Top 5 turning points of Super Bowl LI, ranked

The Patriots' comeback on Sunday night was the greatest in Super Bowl history, and there were plenty of turning points for both teams throughout the game. Let's rank some of the best:

5: Robert Alford's pick six

It may have been early, but Robert Alford's 82-yard pick six of Tom Brady caused a major momentum swing throughout the first half. It put the Patriots down three possessions (no team had ever come back from a three-possession deficit in Super Bowl history) and ended another long New England drive. The mistake also motivated Tom Brady later during the furious New England comeback. Whether or not you admit it, the difference between a 14-point and a 21-point hole is a lot bigger mentally than just a touchdown. This was the play that flipped that switch, and sent a lot of Patriots diehards into a fetal position--though thankfully for them, it wouldn't last forever.
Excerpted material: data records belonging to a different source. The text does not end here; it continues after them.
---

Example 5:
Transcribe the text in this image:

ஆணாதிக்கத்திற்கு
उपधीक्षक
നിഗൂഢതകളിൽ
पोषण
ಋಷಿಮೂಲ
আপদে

4: Julio Jones' toe-tap catch/Trey Flowers' sack

It's been lost in the shuffle a bit after the Patriots won, but this was an amazing grab through tight double coverage. However, it has to be included with its twin: Trey Flowers' clutch sack to push the Falcons to the edge of field goal range. After Jones' stunning tightrope work, Atlanta was comfortably in range for a Matt Bryant game-icer. Without Flowers' heroics, the Birds would almost definitely have won the game. The two moments combined to one big momentum swing, first in the Falcons' favor and then in the Pats'--it would be unfair to exclude either one of the two.

3: Julian Edelman's catch

This was one of the best catches in Super Bowl history (or even football history), and it was a major momentum-shifter down the stretch for the Patriots. The Pats have a long history of miracle catches (David Tyree, Mario Manningham, Jermaine Kearse) going against them, and this flipped that entire script in just a few seconds. For many people, it was a divine sign of sorts that the Patriots were destined to win the game. It has a serious case for the top spot, but it was only on first down, and the drive could have continued without it, unlike the top two selections. While it was unbelievable, and convinced many that a Patriots win was inevitable, New England could still have prevailed without this.

2: Dont'a Hightower's strip sack

This might be the only individual Patriots defensive play that was more clutch than the Flowers sack. While it wouldn't have been possible without some questionable play-calling on third-and-one, Hightower still blew right by Atlanta's Devonta Freeman and annihilated Matt Ryan to cause a game-changing turnover. It set the Patriots up inside Atlanta territory, and allowed Tom Brady and the offense to cut the deficit to one score. Overall, it was pretty clutch.

1: Matthew Slater's "heads" call

Even though this wasn't a play like all the others, it was still just as clutch. The Patriots had clawed their way back from a 25-point hole, but all that was for naught if Atlanta got the ball first in overtime and scored a TD to put the game away. Matthew Slater, the Patriots' special teams captain, had called "heads" in the opening coin toss and lost. But in a true demonstration of the Patriot Way, he stuck with heads, calling it a "Slater family tradition," and cashed in. That crucial call allowed the Pats to put the ball in Tom Brady's hands for the game-winning score and keep the best offense in the league off the field. For many people, this was the moment when they realized there was no way the Patriots were going to lose this game. That's a turning point if I've ever seen one.